The enemy’s systemic dialogue changes according to the enemy state, which indicates how interested an enemy is in the player. The first state is when the enemy is unaware of the player. In this state, enemy characters naturally talk amongst themselves while the player and friendly NPCs whisper to one another.

Next is the investigative state, in which an enemy searches the area, yells, and calls for help. At this point, players will feel threatened and must decide whether to fight or flee. Last is the search state, in which an enemy actively seeks to find the player, fully aware of his or her presence. Allies in this state proactively try to help the protagonist by shouting the location of the enemy.

In this last combat state, everyone is rowdy, heightening the combat reflexes. Friendly AI gives valuable advice depending on the enemy type. On the other hand, the enemy uses dialogue to give out hints whenever they’re about to attack the player with something he or she hasn’t seen before, such as ambushing, new types of weapon, and attack patterns. Friendly characters also give ample tips on how to neutralize new encounters. The protagonist’s dialogue should be the reflection of the player emotions.

Ultimately, these dialogues are compartmentalized into basic modules like subject, verb, and object in order to create natural-sounding dialogue depending on the context.

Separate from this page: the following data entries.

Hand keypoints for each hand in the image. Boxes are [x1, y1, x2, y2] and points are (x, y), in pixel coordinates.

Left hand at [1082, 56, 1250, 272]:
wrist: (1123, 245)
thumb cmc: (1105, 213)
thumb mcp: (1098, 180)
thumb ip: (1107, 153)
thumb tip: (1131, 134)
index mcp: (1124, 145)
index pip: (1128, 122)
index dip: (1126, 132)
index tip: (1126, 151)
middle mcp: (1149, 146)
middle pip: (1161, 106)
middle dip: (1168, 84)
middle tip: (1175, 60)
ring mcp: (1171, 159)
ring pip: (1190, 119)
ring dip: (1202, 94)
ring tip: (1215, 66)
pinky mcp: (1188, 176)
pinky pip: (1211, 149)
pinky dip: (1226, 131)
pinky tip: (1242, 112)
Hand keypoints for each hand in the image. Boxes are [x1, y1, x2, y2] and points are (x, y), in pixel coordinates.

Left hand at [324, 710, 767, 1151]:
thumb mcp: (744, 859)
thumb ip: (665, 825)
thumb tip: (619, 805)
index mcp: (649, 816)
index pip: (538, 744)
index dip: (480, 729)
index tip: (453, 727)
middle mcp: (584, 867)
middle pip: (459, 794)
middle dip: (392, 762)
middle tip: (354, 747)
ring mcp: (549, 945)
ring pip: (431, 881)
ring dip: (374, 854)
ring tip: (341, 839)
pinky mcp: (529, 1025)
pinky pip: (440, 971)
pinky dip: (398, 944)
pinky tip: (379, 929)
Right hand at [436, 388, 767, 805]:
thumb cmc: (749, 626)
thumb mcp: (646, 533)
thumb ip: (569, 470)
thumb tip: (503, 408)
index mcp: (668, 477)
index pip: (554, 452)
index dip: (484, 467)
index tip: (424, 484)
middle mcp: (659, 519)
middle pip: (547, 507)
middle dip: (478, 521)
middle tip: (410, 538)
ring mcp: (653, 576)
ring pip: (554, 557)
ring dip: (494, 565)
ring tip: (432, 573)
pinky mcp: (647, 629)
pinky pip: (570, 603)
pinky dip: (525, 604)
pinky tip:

Another thing to keep in mind is that systemic dialogue has to be constantly interrupted and naturally resumed. In order to create a natural flow of dialogue when an enemy’s dialogue is interrupted by the player’s shooting, a few more adjustments have to be made. Building on the three principle elements – screams, onomatopoeia, and interjection - we created a system that incorporates appropriate speaking tone, order of important dialogue, and resume points to continue the dialogue after an interruption.

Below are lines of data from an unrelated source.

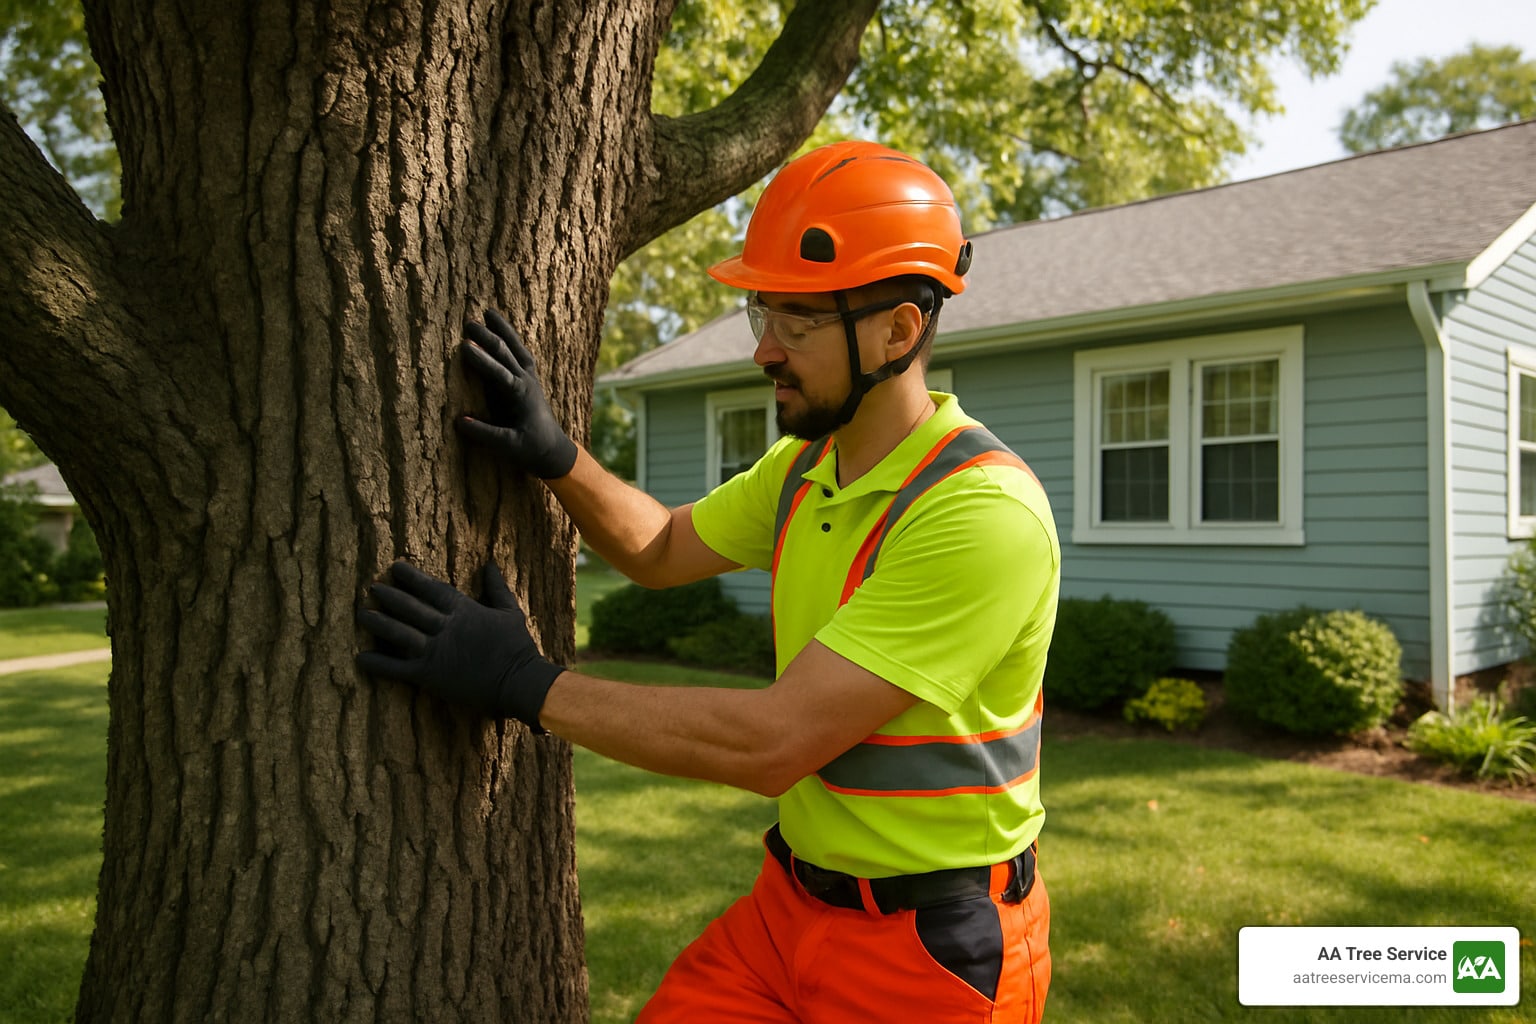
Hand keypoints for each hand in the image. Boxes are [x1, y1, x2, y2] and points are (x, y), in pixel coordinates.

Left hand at [356, 560, 564, 730]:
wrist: (519, 681)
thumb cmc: (517, 646)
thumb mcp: (510, 611)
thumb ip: (496, 587)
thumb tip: (489, 564)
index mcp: (464, 610)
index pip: (431, 589)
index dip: (411, 577)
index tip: (394, 568)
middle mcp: (445, 627)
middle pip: (410, 608)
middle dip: (389, 597)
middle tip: (371, 588)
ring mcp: (435, 651)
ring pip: (399, 634)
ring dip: (379, 624)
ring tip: (361, 615)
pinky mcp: (430, 676)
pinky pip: (398, 669)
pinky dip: (379, 664)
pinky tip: (361, 658)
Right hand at [457, 309, 578, 478]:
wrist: (554, 450)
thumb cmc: (531, 450)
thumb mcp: (508, 447)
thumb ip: (485, 434)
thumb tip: (459, 421)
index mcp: (521, 395)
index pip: (498, 373)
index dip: (481, 359)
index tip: (463, 346)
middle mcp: (527, 381)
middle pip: (506, 353)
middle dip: (487, 337)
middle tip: (467, 323)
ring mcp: (530, 378)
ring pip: (516, 347)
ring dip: (502, 330)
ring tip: (488, 311)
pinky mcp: (530, 380)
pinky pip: (521, 353)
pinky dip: (512, 339)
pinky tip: (503, 330)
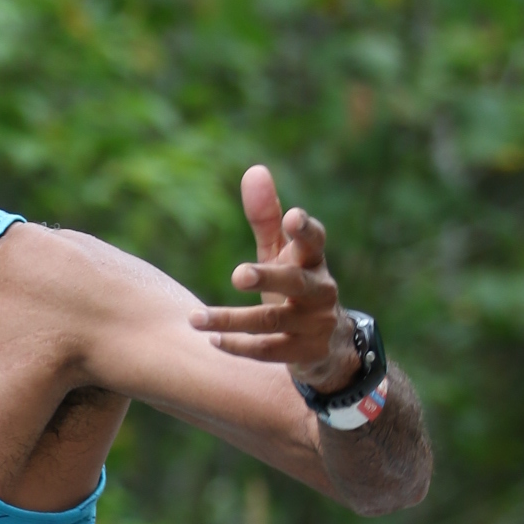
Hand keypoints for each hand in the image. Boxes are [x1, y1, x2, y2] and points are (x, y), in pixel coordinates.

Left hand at [189, 165, 359, 390]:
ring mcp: (314, 325)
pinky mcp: (304, 354)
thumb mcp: (281, 253)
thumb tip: (254, 169)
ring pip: (272, 322)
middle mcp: (320, 291)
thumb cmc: (294, 286)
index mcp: (313, 261)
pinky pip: (268, 351)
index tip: (293, 217)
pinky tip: (212, 339)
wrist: (329, 345)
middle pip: (295, 283)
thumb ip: (267, 216)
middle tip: (238, 274)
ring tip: (194, 318)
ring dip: (231, 320)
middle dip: (268, 277)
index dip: (305, 229)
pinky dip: (239, 346)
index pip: (315, 240)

After all is done and finished, the polish phase is where the real work takes place.

In this phase, every element in the game has to be checked for final context. Everything from the character pose and expression to dialogue and action has to reflect the intended emotion and mood in a natural, persuasive fashion. Actions and words have to be in line with the context and continuity. Our constant challenge is to distinguish between things that need to be changed and those that need to remain the same.

Then comes localization, which is a demanding task on its one. Since all storytelling material like dialogue and cutscenes are closely connected to each other, localizing to another language is a tremendously arduous feat. This is compounded by the fact that localization schedules have always been very tight. Localization takes place within the small window between the end of development and the launch date. The process is hectic, to say the least.

We have to handpick which dialogue will be played, review how to drive gameplay, and devise audio and script from scratch, which all takes human editing effort. Meanwhile, every change has to be documented and controlled.